Et puis la fin du monde se dessine, à traits légers et confus pour commencer. Puis le dessin s’opacifie un peu, les formes se précisent, les contours s’affirment. Encore un peu et les lignes de fuites deviennent claires, évidentes. Mais quand arrivent les premières couleurs…alors, c’est l’épouvante qui débute, qui se faufile entre mes vertèbres, qui me fait frissonner d’effroi sans que je comprenne bien ce qui arrive.
Non, c’est impossible que la Terre s’embrase comme ça, simplement pour foutre le feu à un pétard interstellaire qui manquerait d’une étincelle pour reprendre son chemin. Non, ça ne se peut pas !
Je fais un cauchemar éveillé, ou je suis tombé dans le délire. J’ai fondu les plombs sans seulement m’en rendre compte. Adolphe est toujours perdu quelque part en Amazonie, Jojo est en train de ruiner le malheureux patron qui a eu la désastreuse idée de l’embaucher et moi… Moi…

Moi, je dois être sur un lit d’hôpital, connecté à une flopée de tubes transparents qui m’alimentent en produits stupéfiants. Ils ont du se tromper dans les doses à m’injecter. Je suis en plein trip. Un putain de bad trip… Comment pourrais-je revenir de l’ONU, moi qui n’ai pas seulement voté un jour ? Et comment aurais-je pu prendre l’apparence d’un vieil homme pour aller pérorer sur une tribune internationale ? Foutaises que tout cela !

-    Pourtant, vous êtes bien là, tous les trois, dans ce ridicule petit parking souterrain, me susurre une voix intérieure.

Terrorisé par cette voix que je reconnais instantanément, je fais un bond puis, complètement affolé, je regarde en tous sens pour chercher une sortie mais je ne vois rien.
Je ne suis d’ailleurs plus en état de voir quoi que ce soit, tant j’ai peur.

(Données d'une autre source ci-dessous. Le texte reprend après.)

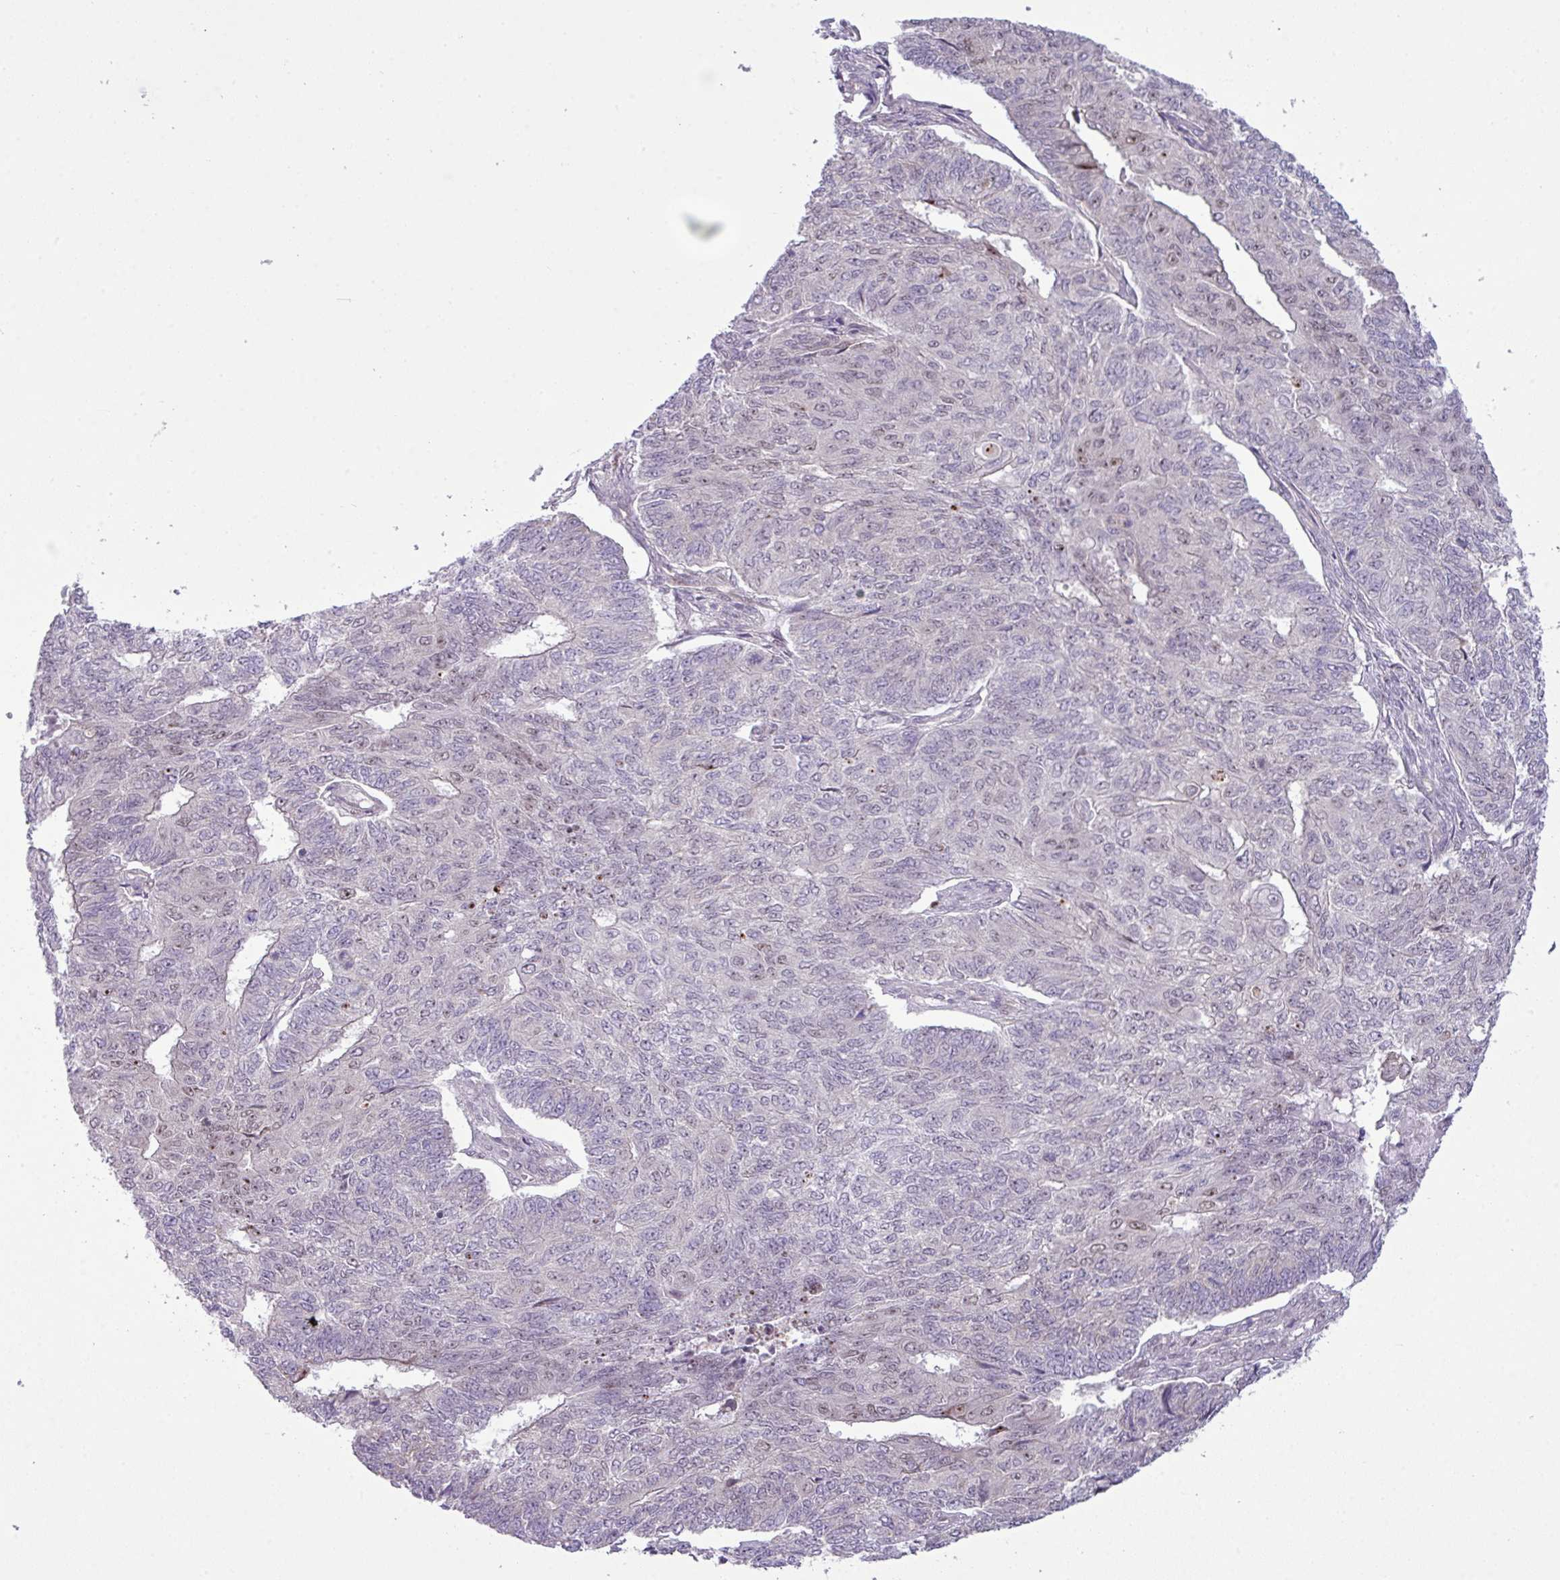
{"staining": {"intensity": "moderate", "quantity": "<25%", "location": "nuclear"}, "tissue": "endometrial cancer", "cell_type": "Tumor cells", "image_type": "cancer", "snomed": [{"axis": "morphology", "description": "Adenocarcinoma, NOS"}, {"axis": "topography", "description": "Endometrium"}], "caption": "This micrograph shows endometrial cancer stained with immunohistochemistry to label a protein in brown. The nuclear of tumor cells show moderate positivity for the protein. Nuclei are counter-stained blue.", "gene": "MAK16", "patient": {"sex": "female", "age": 32}}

Je ne vois donc pas Adolphe emprisonné dans une sorte de filin métallique, pas plus que je ne distingue Jojo qui se tord de douleur par terre, la face écrasée par le pied d’un des soldats du Jedi…
Comme un zèbre poursuivi par un lion dans les herbes africaines, je tente de me sauver mais je n’ai pas le temps de faire trois pas. Un bref sifflement à mes oreilles et je sombre dans l’obscurité, vaincu par je ne sais quel nouveau prodige technologique.